Perl 6 has had a long and thorny history. Nobody expected that it would take 15 years from conception (in 2000) to birth (in 2015). In the meantime it has become glaringly obvious that Perl 6 will not replace Perl 5 (as initially intended, and as Perl 5 replaced Perl 4). There is too much Perl 5 code in daily use, and it works perfectly well.

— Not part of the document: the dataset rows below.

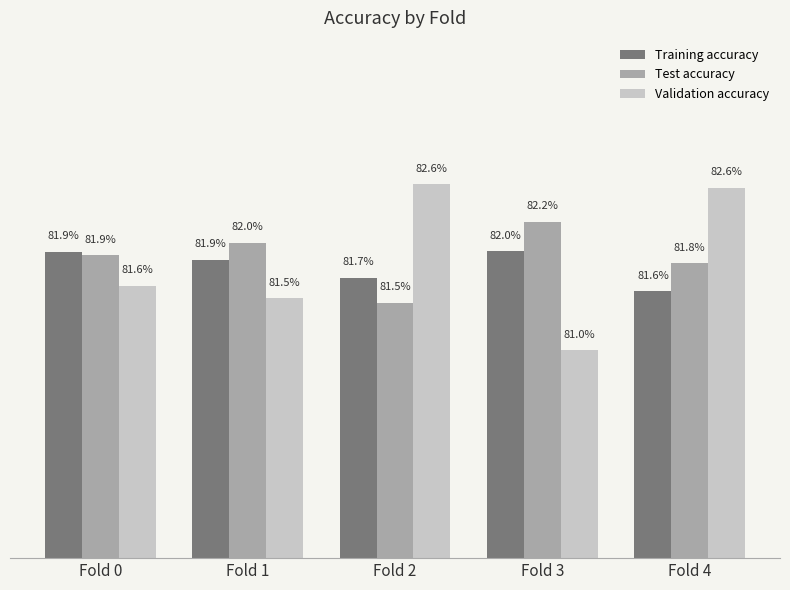

Reading left to right, extract all data points from this chart.

Training accuracy: 0.8	0.8	0.8	0.8	0.8
Test accuracy: 0.8	0.8	0.8	0.8	0.8
Validation accuracy: 0.8	0.8	0.8	0.8	0.8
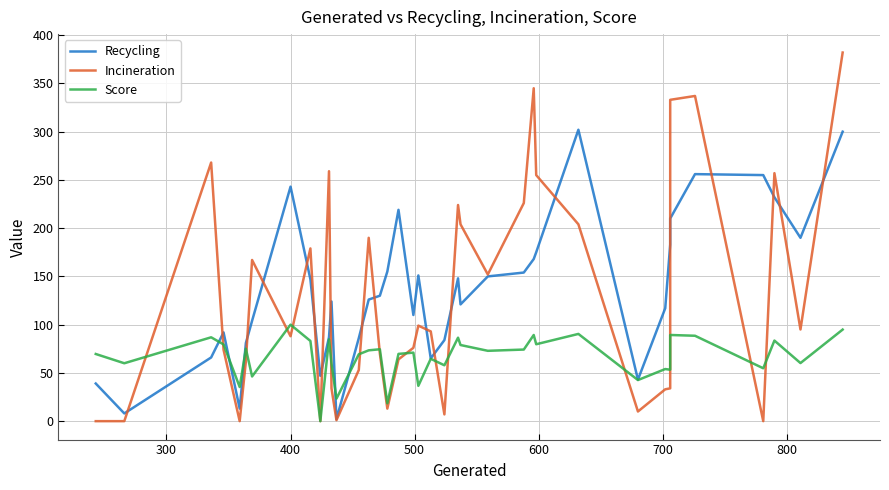

How many data points does each series have?

38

Perl 5 is a very useful and competent language, and will remain so.
So it was decided to redefine it from a successor language to a sister language emerged, to debunk the perception of a superior language hell-bent on superseding Perl 5. The destinction was probably a lost cause.
Then in 2018 came the decision to allow «raku» as an alias for Perl 6, but that didn't make traction, and was probably just adding to the confusion.
And now in October 2019 the core developers and Larry Wall has decided to officially rename the language. Nobody knows what this will mean for the futures of the two, now explicitly separate, languages. But we can only hope for a long and happy life for both of them.
This brand new web site («Raku Musings») uses the new name, but my old articles 1-37 (using «Perl 6» and originally published on perl6.eu), has been rewritten to reflect the language rename and moved here.
You may have
raku available on your computer. You can check it on a Unix-like
system like this:
$ which raku /opt/rakudo-pkg/bin/raku
On my computer, using Pre-compiled
raku is simply a symbolic link to the perl6
executable, but this is likely to change (with perl6 becomming the symbolic link
to raku) with the official rename.
If «raku» isn't available, you'll get no output from the «which» command. Just create the missing symbolic link, and you are good to go.
$ cd /opt/rakudo-pkg/bin/ $ sudo ln -s perl6 raku
#! /usr/bin/env perl6) with a one-liner like this (in Perl 5, as a nice gesture to a nice language):
$ perl -pi.bak -e 's/perl6/raku/g' *
It will work on all the files (the
*), or you can specify the filenames
instead. Note that the command makes copies of the files, before the changes, with
«.bak» added to the filename.
Note that the command will replace the text everywhere in the files.